All cool but I think a skatepark designed and built for the tip of Mud Island, jutting into and surrounded on 3 sides by the great Mississippi River, would hold its own, and probably more with any of them.
Skatelife Memphis has proposed just such an incredible public use for a piece of land that has been unused since it formed over 100 years ago.
The red line below shows the approximate location of the skatepark.
Nothing but grass, and rough at that.
Yet the Riverfront Development Corp has put Skatelife off since April 2008 so the RDC can do a master plan on Mud Island.
Another master plan.
Another plan.
Another master plan that will cost approximately $800 thousand dollars*, when the highest end skate park is only $3 million. Another plan that won't even start gathering input from the public until late March because it's already taken a year to plan the plan.
In the meantime, greatness flows past Memphis.

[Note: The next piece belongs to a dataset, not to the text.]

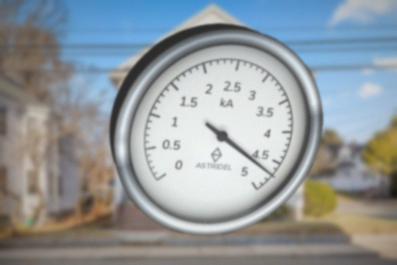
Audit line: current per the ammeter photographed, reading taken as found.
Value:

So maybe that's just water under the bridge. Skatelife Memphis asks that you attend the public input sessions and let the RDC know your support for the skatepark on Mud Island. Let the RDC see the dynamism and vitality that they put off for at least two years, but can still have.
There will be 4 sessions.
* figure ciphered from the $400,000 matching grant they received from Corps of Engineers to do the study.
Labels: Memphis, Mississippi River, riverfront, Skatelife Memphis
5 Comments:
The RDC can't win! Say what you will about the time it's taken to plan the plan and the time it will take to develop the plan, but the RDC must depend on a public planning process to guide decision-making for use of this property. I agree 100% that Memphis needs a great regional skate park, but if RDC slaps that park on the tip of Mud Island without soliciting meaningful input from all citizens (not just skaters and their supporters), there will most certainly be a backlash--a backlash that could mean loss of potential funding from the City to build the future skate park. So now that the RDC is asking the public for input on the use of this land, seize the opportunity—as gates and skatelife suggest—and tell them what you want them to do with it! And if you don't participate, you have no right to complain about the outcome.
Also, you might want to check your numbers. Planning is certainly expensive; however, the plan is expected to cost $400,000—not $800,000.
Sure the RDC can win. A skatepark on Mud Island and no new parking lot in Tom Lee would be huge victories. You gotta believe!
re: the $400,000 or $800,000, I footnoted because it's unclear what the cost is. Again, I'm basing that on a _matching_ grant of $400,000 from the Corps of Engineers. If there's a documented figure, I'll change it and link to the figure.
I'm pretty sure the skaters and their supporters will show up at these sessions, as skaters are by definition a very mobile bunch.
$400,000 is about 40% what a world-class skatepark on Mud Island would cost. $800,000 is about 80% what a world-class would cost.
Sherman: please contact me at the skatelife memphis website. I would appreciate your input for a meeting coming up. Thanks,
Aaron
That's a crappy idea, considering that the park would be downtown in a bad area. On an island with no place to park and several other things are wrong with it. The park proposed for Midtown would be a WAY better alternative.